Exercise data:
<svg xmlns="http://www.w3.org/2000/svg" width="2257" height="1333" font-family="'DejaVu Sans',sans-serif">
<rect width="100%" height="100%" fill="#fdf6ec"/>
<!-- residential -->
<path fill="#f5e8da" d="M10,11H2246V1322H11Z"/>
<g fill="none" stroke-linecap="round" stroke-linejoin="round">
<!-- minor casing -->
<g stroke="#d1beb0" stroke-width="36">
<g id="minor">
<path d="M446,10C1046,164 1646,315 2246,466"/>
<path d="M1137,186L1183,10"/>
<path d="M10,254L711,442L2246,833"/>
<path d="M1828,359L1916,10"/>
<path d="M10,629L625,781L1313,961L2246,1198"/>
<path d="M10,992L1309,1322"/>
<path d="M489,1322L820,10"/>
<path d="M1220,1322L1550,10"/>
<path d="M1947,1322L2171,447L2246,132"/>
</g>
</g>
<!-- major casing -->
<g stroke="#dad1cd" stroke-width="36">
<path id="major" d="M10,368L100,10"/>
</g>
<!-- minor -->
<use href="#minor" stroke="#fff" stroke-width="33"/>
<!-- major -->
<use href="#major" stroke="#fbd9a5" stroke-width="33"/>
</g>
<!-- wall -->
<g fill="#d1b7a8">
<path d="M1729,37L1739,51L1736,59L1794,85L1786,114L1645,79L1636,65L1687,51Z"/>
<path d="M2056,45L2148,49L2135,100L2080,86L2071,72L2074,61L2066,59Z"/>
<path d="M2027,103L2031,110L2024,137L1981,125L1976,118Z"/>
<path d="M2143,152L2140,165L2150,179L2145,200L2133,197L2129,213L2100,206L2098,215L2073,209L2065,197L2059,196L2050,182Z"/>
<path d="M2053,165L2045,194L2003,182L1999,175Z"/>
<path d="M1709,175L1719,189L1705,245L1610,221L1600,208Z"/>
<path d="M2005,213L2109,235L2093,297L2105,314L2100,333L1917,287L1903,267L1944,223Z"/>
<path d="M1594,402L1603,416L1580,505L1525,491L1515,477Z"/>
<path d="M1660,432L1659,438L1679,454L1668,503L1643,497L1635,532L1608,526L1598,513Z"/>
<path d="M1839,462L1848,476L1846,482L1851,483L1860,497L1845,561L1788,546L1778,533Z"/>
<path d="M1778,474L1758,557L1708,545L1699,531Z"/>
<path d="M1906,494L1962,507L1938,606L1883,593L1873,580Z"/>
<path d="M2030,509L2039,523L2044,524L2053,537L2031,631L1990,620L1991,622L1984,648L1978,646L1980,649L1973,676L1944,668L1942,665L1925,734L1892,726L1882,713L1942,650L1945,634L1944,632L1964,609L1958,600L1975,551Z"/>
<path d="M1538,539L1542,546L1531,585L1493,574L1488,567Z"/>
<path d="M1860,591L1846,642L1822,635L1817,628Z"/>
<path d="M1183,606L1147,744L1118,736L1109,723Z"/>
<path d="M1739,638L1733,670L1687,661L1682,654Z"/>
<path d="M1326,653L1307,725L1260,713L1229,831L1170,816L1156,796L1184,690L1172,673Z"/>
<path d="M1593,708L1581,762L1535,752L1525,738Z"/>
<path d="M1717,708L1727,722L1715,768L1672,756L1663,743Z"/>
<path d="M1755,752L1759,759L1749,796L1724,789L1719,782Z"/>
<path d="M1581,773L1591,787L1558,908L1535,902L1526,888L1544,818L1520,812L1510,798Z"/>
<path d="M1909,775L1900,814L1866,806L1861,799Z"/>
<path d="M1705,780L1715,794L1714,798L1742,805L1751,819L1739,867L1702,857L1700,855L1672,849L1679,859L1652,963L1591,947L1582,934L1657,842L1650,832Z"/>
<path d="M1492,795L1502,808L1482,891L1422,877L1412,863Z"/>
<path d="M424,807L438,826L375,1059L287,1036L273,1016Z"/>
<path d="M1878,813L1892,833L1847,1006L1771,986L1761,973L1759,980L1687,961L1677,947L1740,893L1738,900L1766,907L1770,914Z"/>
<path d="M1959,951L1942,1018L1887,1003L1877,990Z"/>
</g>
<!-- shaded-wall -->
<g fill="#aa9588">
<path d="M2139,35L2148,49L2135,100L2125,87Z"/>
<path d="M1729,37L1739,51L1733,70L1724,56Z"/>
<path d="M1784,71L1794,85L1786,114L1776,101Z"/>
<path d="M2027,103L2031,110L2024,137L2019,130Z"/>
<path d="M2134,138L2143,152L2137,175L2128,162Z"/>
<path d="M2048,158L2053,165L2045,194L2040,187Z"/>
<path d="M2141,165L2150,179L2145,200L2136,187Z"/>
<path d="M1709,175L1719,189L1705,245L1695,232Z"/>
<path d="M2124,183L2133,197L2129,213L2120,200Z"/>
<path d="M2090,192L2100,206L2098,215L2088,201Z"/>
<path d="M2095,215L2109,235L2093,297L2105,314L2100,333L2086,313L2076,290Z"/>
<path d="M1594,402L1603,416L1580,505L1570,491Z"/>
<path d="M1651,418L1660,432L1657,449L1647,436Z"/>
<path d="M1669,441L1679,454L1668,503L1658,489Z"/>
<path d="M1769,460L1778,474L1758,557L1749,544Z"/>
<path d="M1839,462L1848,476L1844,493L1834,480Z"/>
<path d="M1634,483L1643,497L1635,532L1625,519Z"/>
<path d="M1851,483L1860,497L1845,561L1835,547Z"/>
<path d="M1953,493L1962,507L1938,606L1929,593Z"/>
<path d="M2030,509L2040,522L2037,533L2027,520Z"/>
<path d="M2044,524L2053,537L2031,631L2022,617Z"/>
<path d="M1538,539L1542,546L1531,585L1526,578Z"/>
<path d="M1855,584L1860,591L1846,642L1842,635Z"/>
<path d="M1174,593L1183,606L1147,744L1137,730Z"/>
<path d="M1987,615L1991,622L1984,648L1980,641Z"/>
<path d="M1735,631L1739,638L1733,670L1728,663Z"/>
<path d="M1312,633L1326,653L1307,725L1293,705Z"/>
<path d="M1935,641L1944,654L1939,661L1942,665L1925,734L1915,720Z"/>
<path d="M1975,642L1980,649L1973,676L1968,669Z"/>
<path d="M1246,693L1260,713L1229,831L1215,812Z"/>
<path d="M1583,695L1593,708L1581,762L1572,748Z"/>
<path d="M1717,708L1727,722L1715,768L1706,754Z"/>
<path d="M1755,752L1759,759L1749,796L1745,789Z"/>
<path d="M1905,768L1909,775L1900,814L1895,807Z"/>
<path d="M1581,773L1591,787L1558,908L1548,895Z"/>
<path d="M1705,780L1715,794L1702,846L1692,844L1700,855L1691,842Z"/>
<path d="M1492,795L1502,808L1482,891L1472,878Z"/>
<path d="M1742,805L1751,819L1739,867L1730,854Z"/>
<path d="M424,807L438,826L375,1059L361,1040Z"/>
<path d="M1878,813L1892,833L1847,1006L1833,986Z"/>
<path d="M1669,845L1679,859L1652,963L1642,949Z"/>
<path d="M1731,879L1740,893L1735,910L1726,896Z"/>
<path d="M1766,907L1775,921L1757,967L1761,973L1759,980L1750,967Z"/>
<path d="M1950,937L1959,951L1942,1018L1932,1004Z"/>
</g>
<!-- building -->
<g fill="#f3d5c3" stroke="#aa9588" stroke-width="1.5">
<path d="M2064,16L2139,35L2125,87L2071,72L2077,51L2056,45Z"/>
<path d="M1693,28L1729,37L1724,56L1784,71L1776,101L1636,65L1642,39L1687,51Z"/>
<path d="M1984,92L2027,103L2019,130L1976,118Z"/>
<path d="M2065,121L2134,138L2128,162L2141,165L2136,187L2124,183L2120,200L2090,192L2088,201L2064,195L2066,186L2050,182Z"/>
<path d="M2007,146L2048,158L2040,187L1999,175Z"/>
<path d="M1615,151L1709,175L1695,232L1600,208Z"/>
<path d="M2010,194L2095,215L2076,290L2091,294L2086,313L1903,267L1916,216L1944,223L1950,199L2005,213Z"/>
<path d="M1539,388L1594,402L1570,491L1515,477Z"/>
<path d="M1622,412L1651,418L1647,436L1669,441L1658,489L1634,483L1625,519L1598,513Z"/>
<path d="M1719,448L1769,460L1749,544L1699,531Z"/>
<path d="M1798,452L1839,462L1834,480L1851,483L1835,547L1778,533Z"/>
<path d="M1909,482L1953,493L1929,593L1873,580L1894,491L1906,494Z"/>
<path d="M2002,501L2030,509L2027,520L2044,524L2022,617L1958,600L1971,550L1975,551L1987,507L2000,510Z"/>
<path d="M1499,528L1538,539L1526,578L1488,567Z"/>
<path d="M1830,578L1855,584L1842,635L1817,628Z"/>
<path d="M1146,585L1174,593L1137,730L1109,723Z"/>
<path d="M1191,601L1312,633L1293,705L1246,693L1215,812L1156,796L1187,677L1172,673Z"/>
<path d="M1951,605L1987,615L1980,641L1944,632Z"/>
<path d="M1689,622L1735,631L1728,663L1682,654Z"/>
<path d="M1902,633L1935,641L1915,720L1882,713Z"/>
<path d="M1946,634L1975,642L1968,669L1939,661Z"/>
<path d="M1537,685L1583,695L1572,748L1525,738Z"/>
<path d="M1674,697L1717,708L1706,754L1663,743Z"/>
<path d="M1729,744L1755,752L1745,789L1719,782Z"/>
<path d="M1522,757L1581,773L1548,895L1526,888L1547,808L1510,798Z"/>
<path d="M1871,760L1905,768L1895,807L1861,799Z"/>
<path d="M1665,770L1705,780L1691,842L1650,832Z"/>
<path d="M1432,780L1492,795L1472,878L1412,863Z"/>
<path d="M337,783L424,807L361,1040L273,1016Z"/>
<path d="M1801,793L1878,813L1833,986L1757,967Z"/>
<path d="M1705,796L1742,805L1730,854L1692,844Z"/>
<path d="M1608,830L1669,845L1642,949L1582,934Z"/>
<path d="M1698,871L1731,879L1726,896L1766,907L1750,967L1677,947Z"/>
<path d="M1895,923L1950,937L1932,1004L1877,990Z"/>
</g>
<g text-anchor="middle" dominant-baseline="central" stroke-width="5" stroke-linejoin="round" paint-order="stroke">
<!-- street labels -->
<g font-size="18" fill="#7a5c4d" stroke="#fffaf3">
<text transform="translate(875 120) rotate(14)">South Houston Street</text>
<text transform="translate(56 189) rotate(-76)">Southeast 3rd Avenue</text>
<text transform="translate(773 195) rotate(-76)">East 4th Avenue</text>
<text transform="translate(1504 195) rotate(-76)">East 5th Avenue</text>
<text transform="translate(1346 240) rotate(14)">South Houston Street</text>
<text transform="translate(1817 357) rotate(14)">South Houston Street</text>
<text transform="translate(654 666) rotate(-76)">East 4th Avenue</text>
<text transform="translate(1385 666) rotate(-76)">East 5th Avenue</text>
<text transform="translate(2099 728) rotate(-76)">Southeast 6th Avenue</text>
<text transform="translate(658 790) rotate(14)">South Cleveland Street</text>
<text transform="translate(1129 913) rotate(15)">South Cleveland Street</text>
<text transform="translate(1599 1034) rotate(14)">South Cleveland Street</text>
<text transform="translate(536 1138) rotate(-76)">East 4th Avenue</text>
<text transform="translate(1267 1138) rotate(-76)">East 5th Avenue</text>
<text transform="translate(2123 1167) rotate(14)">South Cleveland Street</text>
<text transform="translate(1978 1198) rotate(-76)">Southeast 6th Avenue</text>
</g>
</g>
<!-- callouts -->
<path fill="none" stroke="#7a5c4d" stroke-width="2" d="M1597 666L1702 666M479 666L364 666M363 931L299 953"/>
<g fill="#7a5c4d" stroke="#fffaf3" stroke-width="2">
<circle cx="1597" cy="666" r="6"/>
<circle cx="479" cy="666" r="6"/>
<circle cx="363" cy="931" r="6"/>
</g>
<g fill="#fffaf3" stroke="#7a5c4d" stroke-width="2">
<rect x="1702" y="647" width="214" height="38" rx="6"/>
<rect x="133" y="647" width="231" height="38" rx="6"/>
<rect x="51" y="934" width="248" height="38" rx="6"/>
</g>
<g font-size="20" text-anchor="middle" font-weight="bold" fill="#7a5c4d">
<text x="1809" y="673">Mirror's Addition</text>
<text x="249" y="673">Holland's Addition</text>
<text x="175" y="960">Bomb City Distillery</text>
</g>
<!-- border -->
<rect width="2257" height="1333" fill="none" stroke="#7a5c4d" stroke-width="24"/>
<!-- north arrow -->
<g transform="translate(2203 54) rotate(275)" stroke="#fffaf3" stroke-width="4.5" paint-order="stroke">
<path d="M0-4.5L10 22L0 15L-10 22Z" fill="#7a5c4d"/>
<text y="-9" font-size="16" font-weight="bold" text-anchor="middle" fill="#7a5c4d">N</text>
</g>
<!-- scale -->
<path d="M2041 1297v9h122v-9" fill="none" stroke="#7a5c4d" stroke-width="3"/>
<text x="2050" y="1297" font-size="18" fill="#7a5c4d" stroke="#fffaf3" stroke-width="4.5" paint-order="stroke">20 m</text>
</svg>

What to work on: Which lines above include the string "weight"? Show them.

Answer below:
<g font-size="20" text-anchor="middle" font-weight="bold" fill="#7a5c4d">
<text y="-9" font-size="16" font-weight="bold" text-anchor="middle" fill="#7a5c4d">N</text>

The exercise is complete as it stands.